Forging a Lakehouse Architecture with Azure Synapse Analytics

In today’s data landscape, a modern data warehouse empowers us to effortlessly handle diverse data types and volumes. This data is then made accessible to end-users through various analytical tools, including dashboards, reports, and advanced analytics. As Azure Synapse gains traction, there’s a notable surge in interest in modernizing conventional Business Intelligence (BI) data platforms.

Traditionally, modernization often revolves around utilizing tools like Power BI. However, this approach primarily addresses the end-user layer, encompassing data models, reports, and dashboards. While Power BI can evolve into a modern data platform, covering stages like data ingestion, ETL, storage, processing, and serving, it has limitations, particularly in complex data ingestion and transformation scenarios.

With Azure Synapse, we find a more comprehensive solution. It offers the flexibility and scalability to build a modern, agnostic data platform alongside Power BI, bridging gaps and enhancing capabilities for data ingestion, transformation, and access by other teams, such as data science.

In this blog post, we’ll demonstrate building a Lakehouse architecture using Azure Synapse Analytics, departing from conventional BI methods.

What is Lakehouse Architecture?

In this architecture, we will use a data lake, Azure Data Lake Storage Gen2, to store the data in files, instead of a relational database. It is a low-cost storage solution that contains a set of capabilities dedicated to big data analytics.

This is an example of a high-level lakehouse architecture:

In the data lake, we usually structure data into folders or layers based on its refinement level, ensuring an organized system for easier management and access.

Bronze (Raw Data): This is the landing area where we will store a copy of the data sources in a file format (CSV, Parquet, JSON, etc.) without any transformation; we will only perform Extract-Load (EL) operations. This layer can also support the storage of any type of data, like videos or photos.
Silver (Query Ready): This is very similar to what we do in the staging databases in traditional BI: perform some transformations to get cleansed and standardised data. We might face some scenarios like deduplication; it is also where data coming from different sources is merged.
Gold (Report Ready): The data warehouse with its dimensions and fact tables. We will need to perform Extract-Transform-Load (ETL) operations to load this layer.

The challenge with this approach was how the data lake could handle the capabilities provided by the data warehouse. Delta format turned out to be the solution for providing ACID transactions and CRUD operations (deletes and upserts) to the data lake.

Building the Lakehouse with Azure Synapse

Azure Synapse Analytics serves as a versatile toolset, equipping us with everything necessary to load various layers and execute transformations. It offers a unified analytics platform where different tools and capabilities can seamlessly collaborate during the ingest and preparation phases. This flexibility allows us to select the most suitable tool for each task without the hassle of integrating multiple tools. For instance, we can orchestrate the execution of pipelines containing Databricks and/or Spark notebooks effortlessly.

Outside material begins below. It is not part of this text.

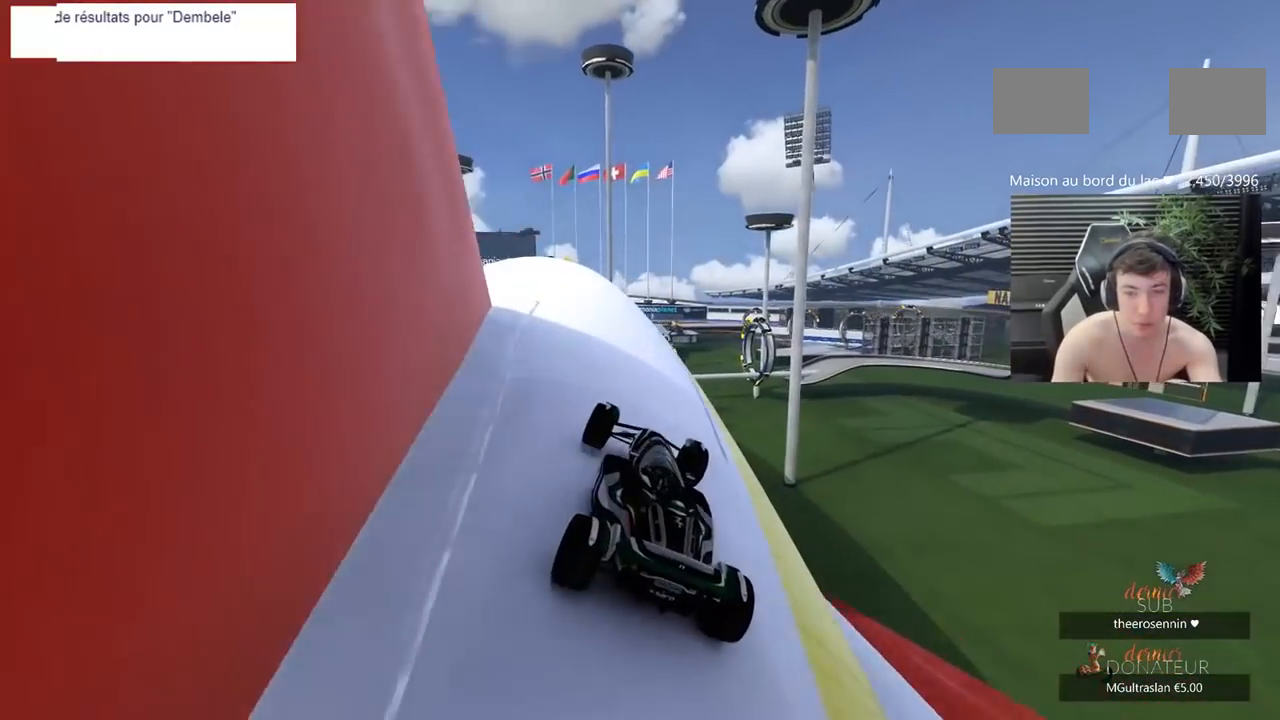
{"keys": ["5"], "events": []}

Let’s now look at loading each layer in more detail.

Loading the Raw/Bronze Layer

As we want to copy raw data from our data sources, a great choice for data ingestion is Azure Synapse Pipelines, almost the same as Azure Data Factory (ADF) but with some minor differences.

When the data source is a relational store, our recommendation is to use the meta-driven copy task. This is a tool that allows us to build dynamic pipelines that will use the metadata stored in the control table. This metadata contains the name list of the tables to copy with the required synchronised pattern (full or incremental).

In short, we have a built-in framework that acts as an accelerator to our development efforts, and, at the same time, helps us to reduce the number of pipelines and tasks to maintain.

You can find more information in the official documentation.

Loading the Silver and Gold Layers with the SQL Compute

We will need to apply transformations in order to load the silver and gold layers. Azure Synapse is a great flexible platform because we can choose and combine different computing environments.

The most common is SQL compute, which comes in two flavours: serverless and dedicated SQL pools.

With serverless, we can transform data by using T-SQL views and create external tables on top of the data lake; the main difference is that external tables store the transformed data in files in the data lake. With T-SQL views we can even build a logical data warehouse without storing the converted data. At the same time, the serverless pool can act as a serve layer in the same way that Azure SQL Server does.

We can also use T-SQL to ingest data from Azure Blob Storage or Azure Data Lake into tables in the SQL pool. By creating external tables, we can access files as if they were structured tables and load them into tables using PolyBase. There are other options such as BCP and SQL BulkCopy API, but the fastest and most scalable way to load data is through PolyBase. This option will “break” our data lakehouse architecture because we will store the data in tables in a database, instead of the data lake. Of course, the SQL pool is extremely useful for some big data scenarios, for example when we need to serve big data to Power BI in any storage mode: import, direct query, or dual mode.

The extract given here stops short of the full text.